Eu também tinha um bom relacionamento com todos os meus clientes. A lei pra minha equipe – eu tinha em torno de seis pessoas – era nunca dizer ‘não’ a um cliente. Mesmo se você não tivesse o disco que eles queriam, não podia deixar o cliente insatisfeito. Isso nos fez populares. Quando cheguei aos Estados Unidos, recebia um monte de ligações dos meus clientes que também migraram.
Tínhamos uma atmosfera diferente na loja. Tínhamos festas, músicos apareciam e realmente tentávamos fazer algo diferente, não só em termos de vendas de discos, mas pra atmosfera musical da cidade. BB King esteve aqui! Fiquei três horas conversando com ele e sua banda em 1979, quando ele excursionou pela União Soviética e tocou quatro dias em Baku! Ele era demais, e não acreditava que estava do outro lado do mundo e todos os ingressos tinham sido vendidos. Meu inglês era ruim, acho que usei linguagem de sinais, mas disse a ele que amava blues e cresci ouvindo. Uma das nossas garotas fez um pacote com quinze discos – russos, do Azerbaijão, jazz e clássico.
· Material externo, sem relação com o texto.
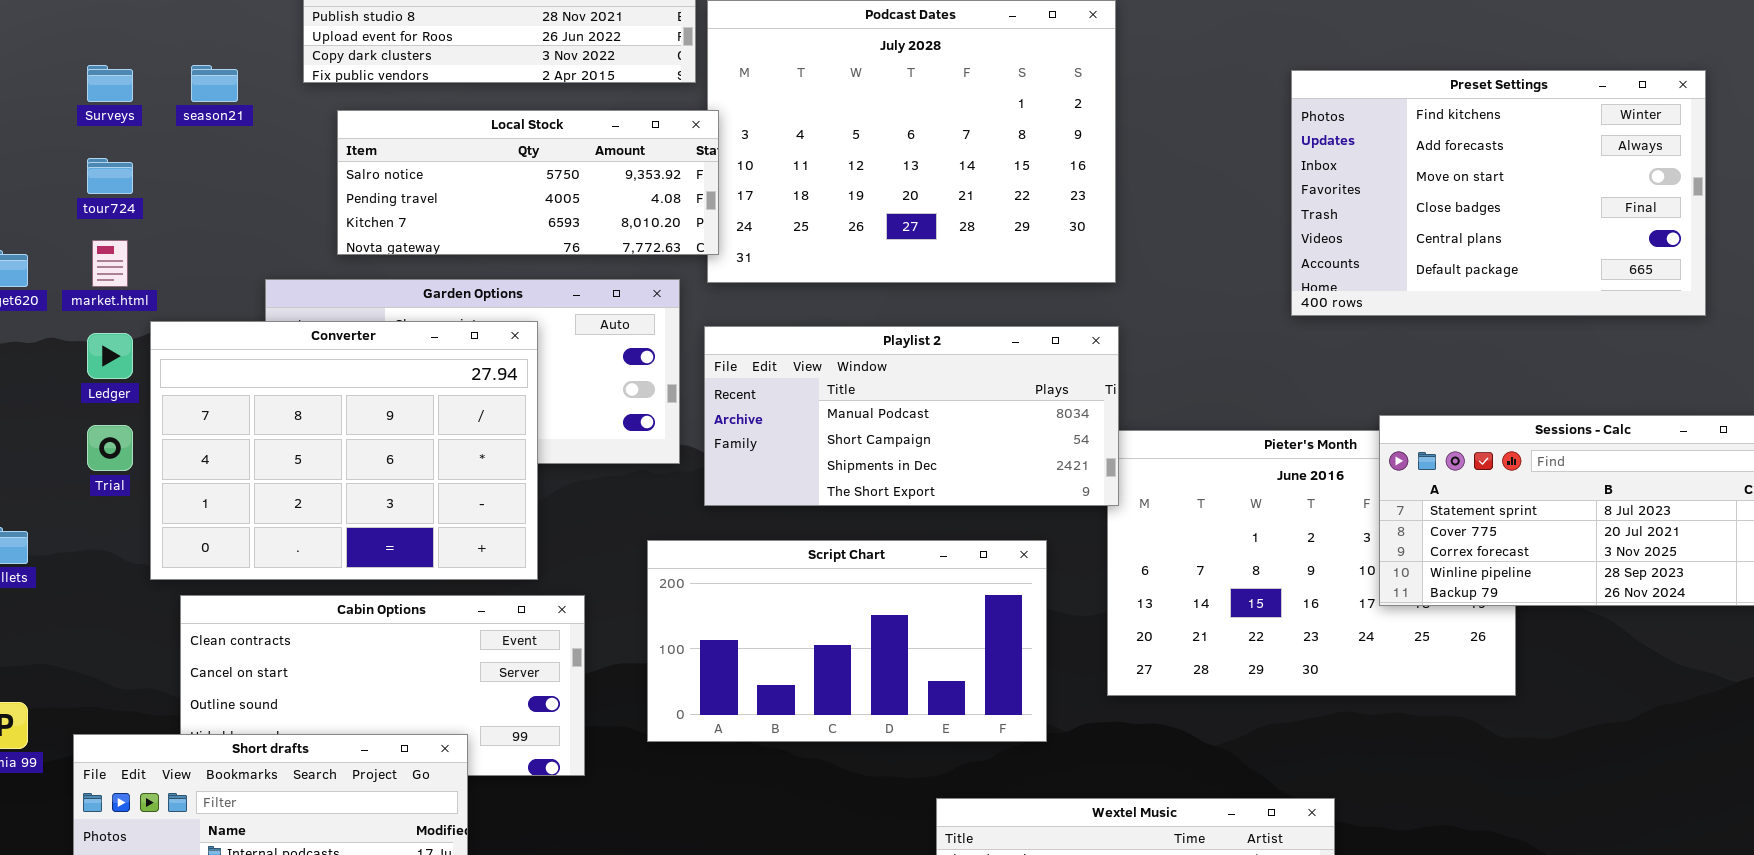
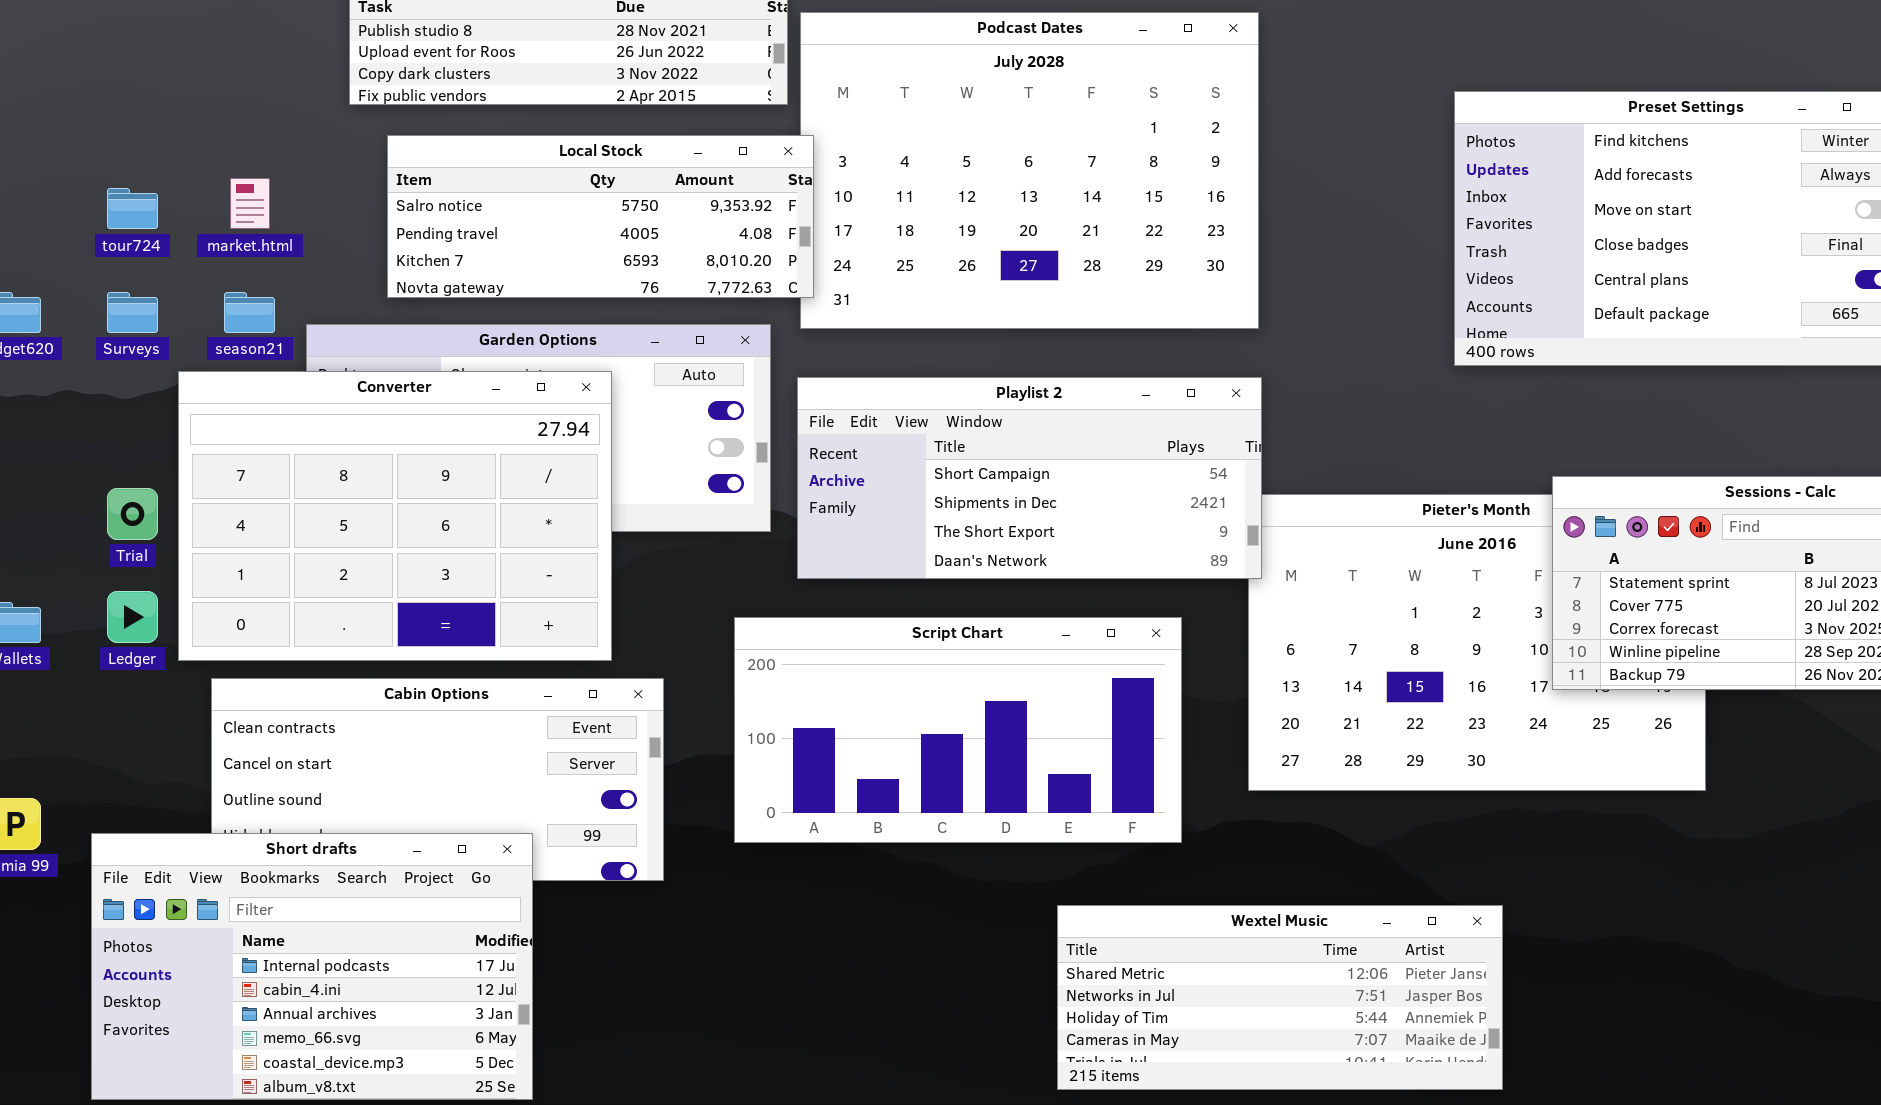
Surveys: [87,65,133,102] -> [107,292,158,333], moved
season21: [191,65,238,102] -> [224,292,275,333], moved
market.html: [92,240,128,287] -> [230,178,270,229], moved
Playlist 2: [704,326,1119,506] -> [797,377,1262,579], scrolled down 1 row
Ledger: [87,333,133,379] -> [107,591,158,643], moved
Clarence ‘Gatemouth’ Brown também apareceu – ele escreveu uma canção chamada ‘Near Baku’ depois dessa viagem – mas ele foi o único outro artista estadunidense. Todo mundo ia a Moscou, e Baku não estava na rota deles. Mas por conta do mugam e sua diversidade, muitos músicos daqui foram bem-sucedidos. E hoje Baku é um dos grandes locais pro jazz – todo ano eles fazem um festival com grandes músicos. Já tiveram performances de Herbie Hancock, Joe Zawinul e George Benson”.